The method and the associated errors have been 
described in detail by Hauchecorne and Chanin 
(1980). More recently a description of the 
instrumental errors sources and biais have been 
reported by  Keckhut et al.
(1993). The channel providing the highest 
sensitivity (upper altitude range) is corrected 
for non-linearity effects in assuming an 
exponential function of the number of shots and 
in considering the channel for low altitudes as a
reference. The signal-induced noise (SIN) is 
considerably reduced using electronic gating, but 
still can be identified from the very low mean 
background noise. To estimate the background 
noise and the SIN, a model backscattered signal 
is constructed by normalising the CIRA model to 
the experimental data at 40 km. By subtracting 
this model signal from the real bacscattered 
signal, a  first estimate of the SIN is obtained. 

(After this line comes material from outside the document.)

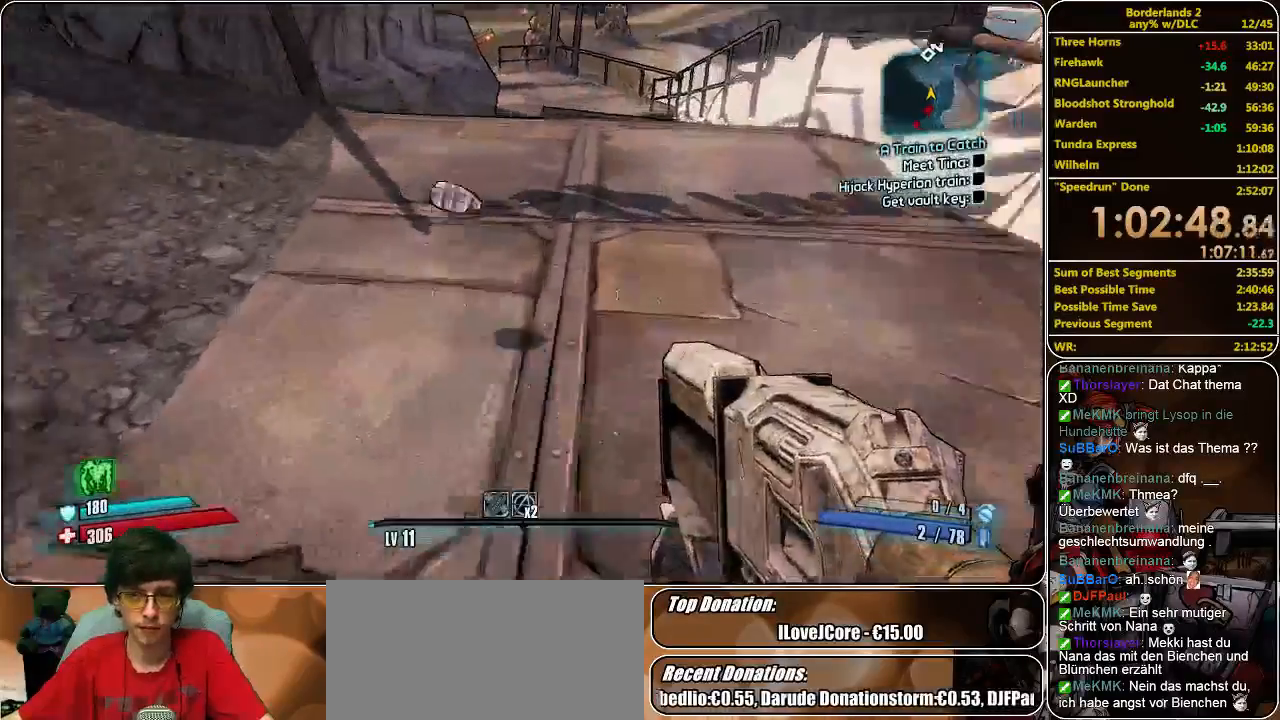
{"keys": ["shift", "w"], "mouse": [], "events": [[167, "shift", "down"]]}
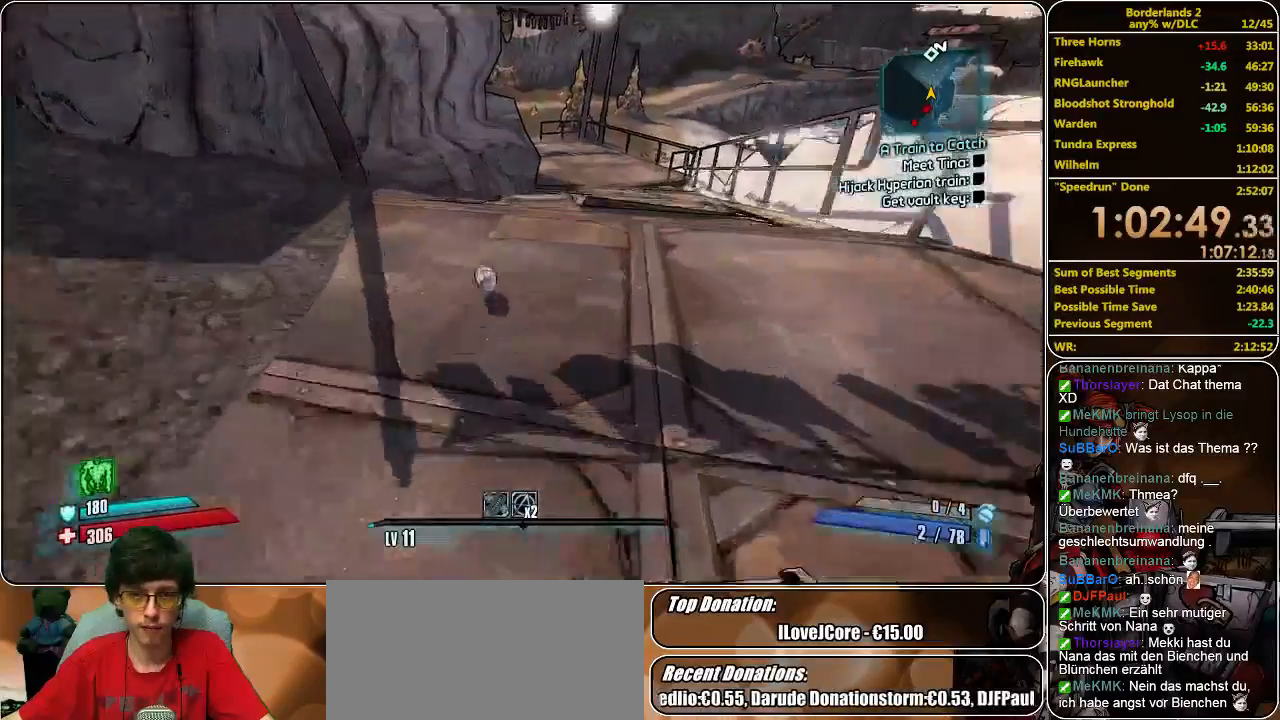
{"keys": ["shift", "w"], "mouse": [], "events": []}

For the altitude range where the backscattered 
signal is small compare to the noise, a quadratic 
fit of the estimated noise  is calculated. This 
noise function is then extrapolated back to lower 
altitudes and subtracted from the data. 
Computation of temperature profiles requires a 
pressure initialisation. Instead of assuming that 
the pressure at the top of the profile is equal 
to the value given by the standard atmosphere 
model, the scale height of the pressure (which is 
directly related to the temperature) is ajusting 
on the atmospheric model. Part of the actual 
algorithm  can be found in Keckhut et al. (1993) 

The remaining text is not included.